## EXCERPTED TEXT
☆ ☆ ☆ ☆

Combining RELAX NG and Schematron
by Eddie Robertsson
|
Pages: 1, 2, 3, 4, 5
Control over mixed text content
One of WXS's major advantages over previous schema languages is the ability to specify an extensive selection of datatypes for attributes but also for elements with text content. In RELAX NG it is possible to use all the datatypes from WXS by specifying these as the datatype library used. Unfortunately this ability to control the text content of an element disappears if the element is defined to have mixed content (child elements mixed with text content). With the help of embedded Schematron rules it is possible to apply basic text validation even for mixed content elements.
An example of this could be when you have source XML data that should be transformed into high quality PDF documents. A very simple paragraph in the final document can in XML be represented like this:
<p>This is <b>ok</b> but this is<b> not</b> ok</p>
In this case it is very important where the space characters around
the b elements are situated. If the space character is
situated inside the b element then the bold font will
make the space character bigger than what it is supposed to be. For
this reason it is important that the text content inside
the b element does not start or end with a space
character. For the same reason the text preceding the b
element should always end with a space character and the text
following the b element should always start with a space
character. In the above example the space around the
first b element are correctly located while they are
wrong around the second b element.

☆ ☆ ☆ ☆

## DATA SECTION

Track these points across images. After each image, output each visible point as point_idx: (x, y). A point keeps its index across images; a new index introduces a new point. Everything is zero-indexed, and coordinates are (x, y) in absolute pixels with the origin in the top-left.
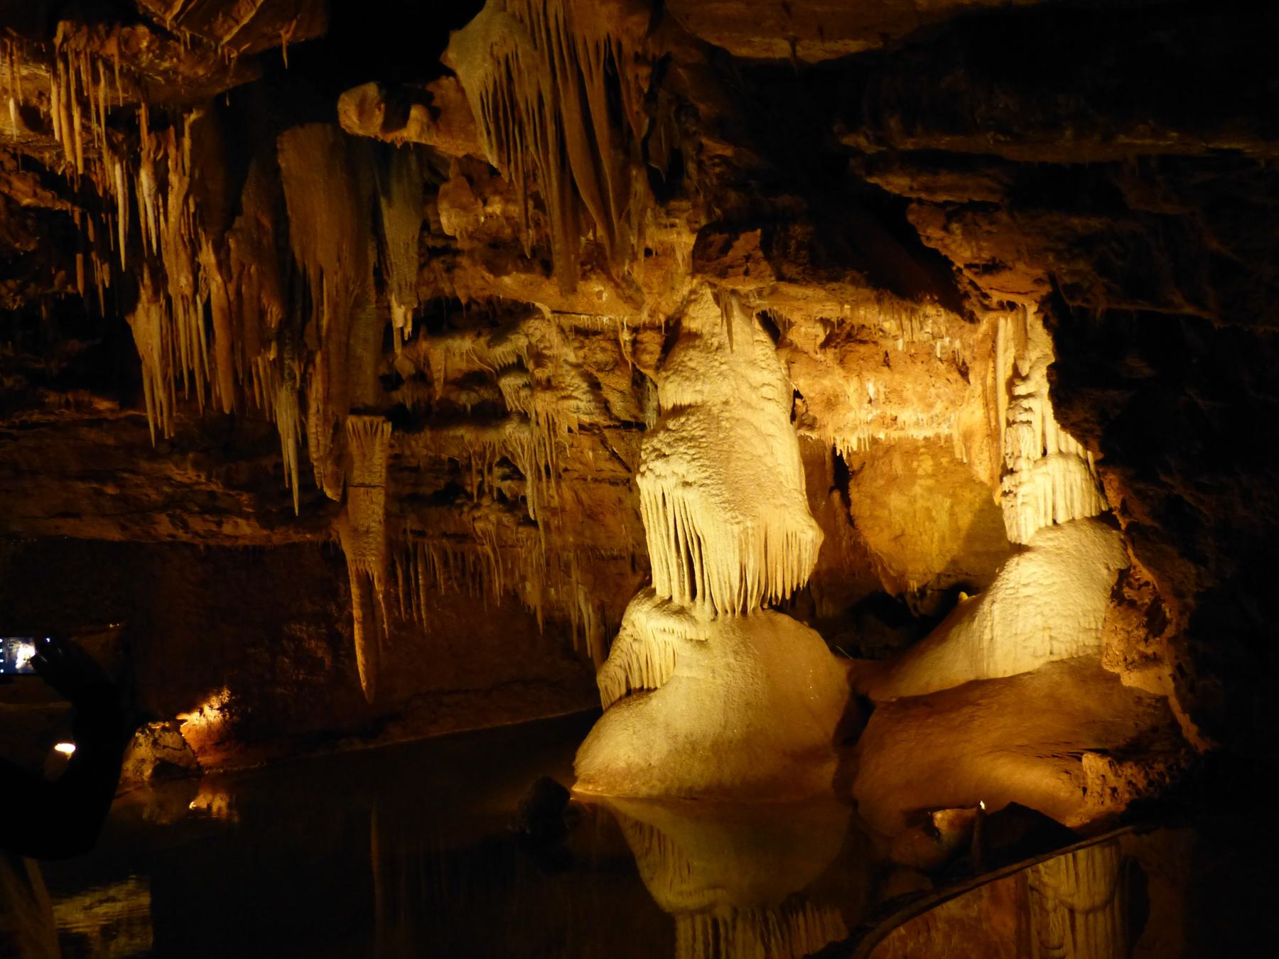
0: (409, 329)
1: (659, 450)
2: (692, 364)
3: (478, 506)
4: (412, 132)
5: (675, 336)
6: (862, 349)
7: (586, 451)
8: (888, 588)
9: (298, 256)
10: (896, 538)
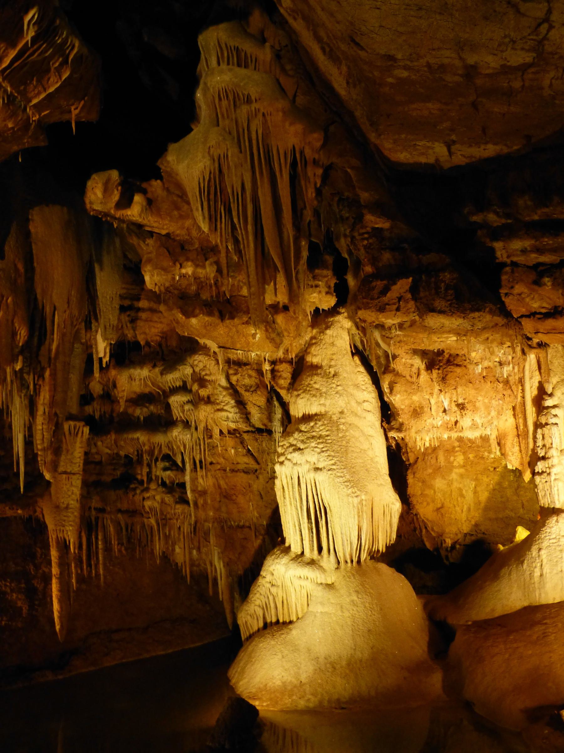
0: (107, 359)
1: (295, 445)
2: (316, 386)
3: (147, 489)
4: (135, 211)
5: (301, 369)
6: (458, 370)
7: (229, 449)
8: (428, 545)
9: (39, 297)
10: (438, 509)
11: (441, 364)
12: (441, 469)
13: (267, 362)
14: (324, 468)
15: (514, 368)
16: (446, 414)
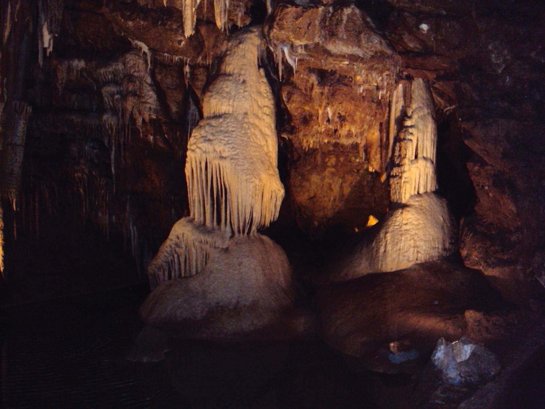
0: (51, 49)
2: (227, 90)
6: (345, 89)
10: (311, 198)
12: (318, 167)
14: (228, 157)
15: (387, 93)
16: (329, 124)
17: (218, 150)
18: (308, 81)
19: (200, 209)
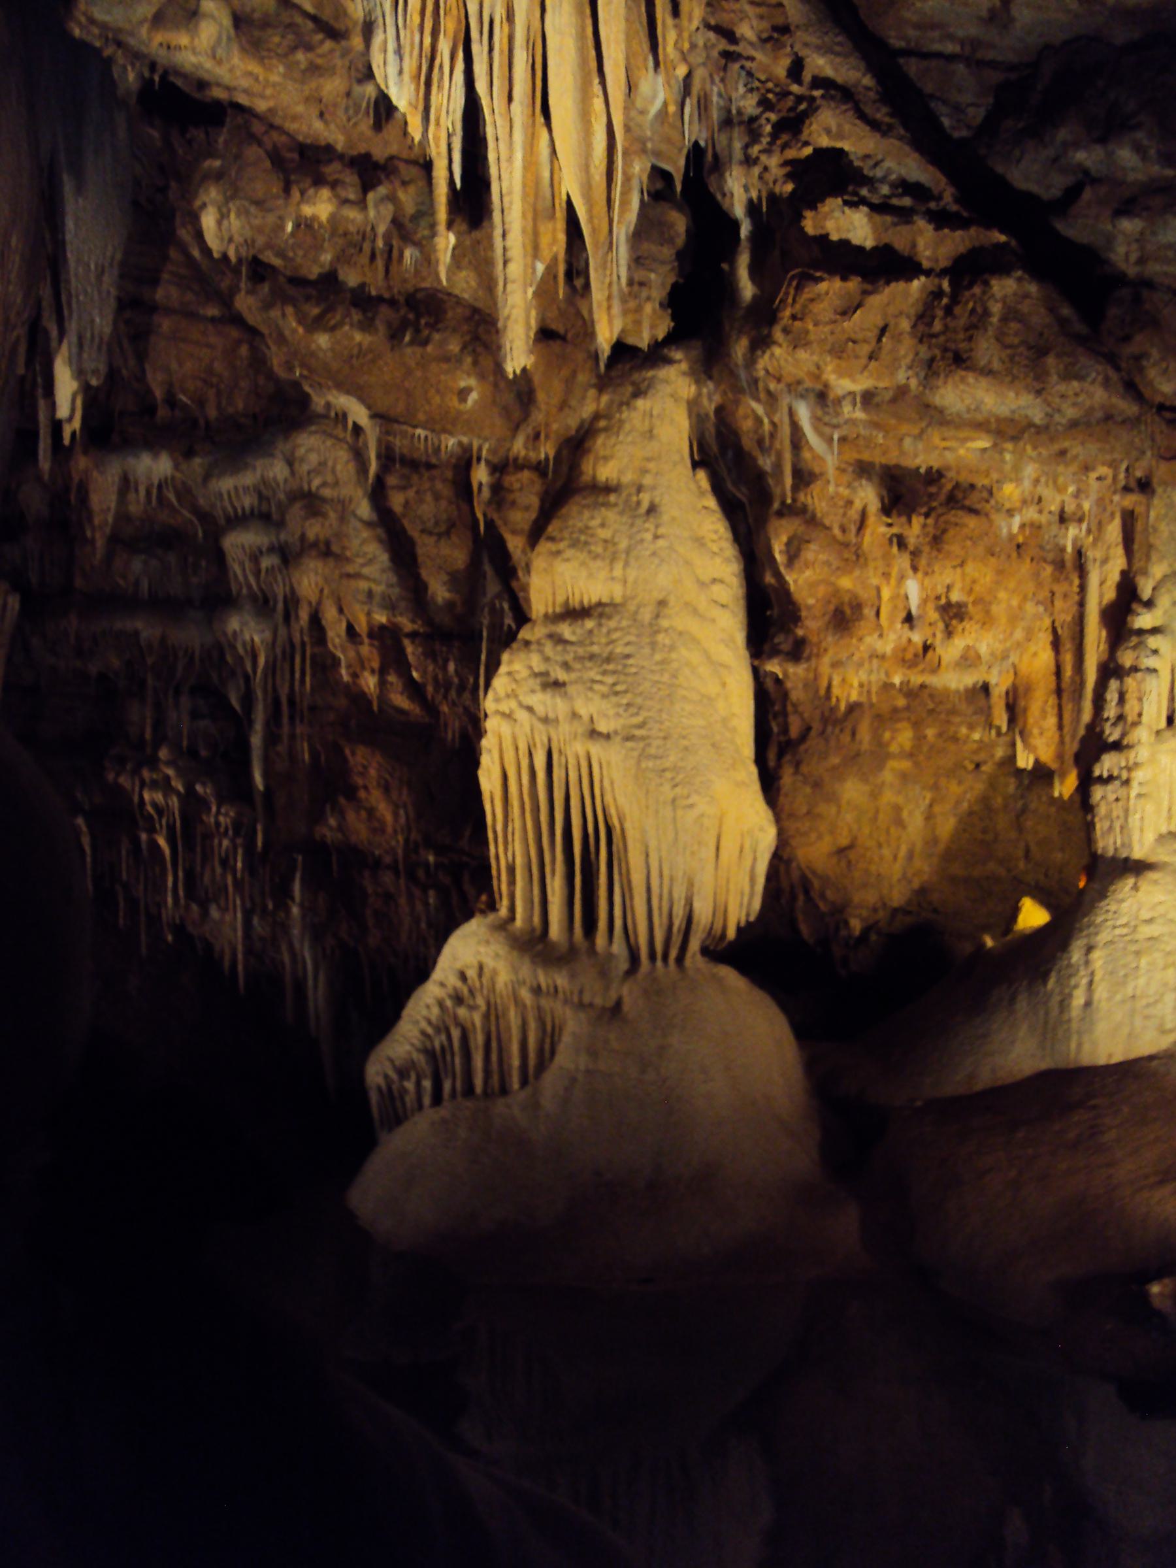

☆ ☆ ☆ ☆

## WHAT YOU NEED TO DO
1. In the article on combining RELAX NG and Schematron, write out the passage that begins at the words "Combining RELAX NG" and stops after the words "mixed content elements.".
2. According to the article on combining RELAX NG and Schematron, what goes wrong when a space character sits inside the b element?
3. Carry on with the article on combining RELAX NG and Schematron, picking up after its final sentence.

## ANSWERS BY TASK
1.
Combining RELAX NG and Schematron
by Eddie Robertsson
|
Pages: 1, 2, 3, 4, 5
Control over mixed text content
One of WXS's major advantages over previous schema languages is the ability to specify an extensive selection of datatypes for attributes but also for elements with text content. In RELAX NG it is possible to use all the datatypes from WXS by specifying these as the datatype library used. Unfortunately this ability to control the text content of an element disappears if the element is defined to have mixed content (child elements mixed with text content). With the help of embedded Schematron rules it is possible to apply basic text validation even for mixed content elements.

2. The bold font makes the space character bigger than it is supposed to be.

3.
The RELAX NG schema for the above example is very simple:
<?xml version="1.0" encoding="UTF-8"?>
<grammar xmlns="http://relaxng.org/ns/structure/1.0"
datatypeLibrary="http://www.w3.org/2001/XMLSchema-datatypes">
<start>
<element name="p">
<mixed>
<zeroOrMore>
<element name="b">
<text/>
</element>
</zeroOrMore>
</mixed>
</element>
</start>
</grammar>
The Schematron rules that are needed to check the extra constraints on the text content can be implemented like this:
<sch:pattern name="Check spaces around b tags">
<sch:rule
context="p/node()[following-sibling::b][preceding-sibling::b][1]">
<sch:assert test="substring(., string-length(.)) = ' '">
A space must be present before the b tag.
</sch:assert>
<sch:assert test="starts-with(., ' ')">
A space must be present after the b tag.
</sch:assert>
</sch:rule>
<sch:rule context="p/node()[following-sibling::b][1]">
<sch:assert test="substring(., string-length(.)) = ' '">
A space must be present before the b tag.
</sch:assert>
</sch:rule>
<sch:rule context="p/node()[preceding-sibling::b][1]">
<sch:assert test="starts-with(., ' ')">
A space must be present after the b tag.
</sch:assert>
</sch:rule>
<sch:rule context="p/b">
<sch:assert test="not(starts-with(., ' '))">
The text in the b tag cannot start with a space.
</sch:assert>
<sch:assert test="substring(., string-length(.)) != ' '">
The text in the b tag cannot end with a space.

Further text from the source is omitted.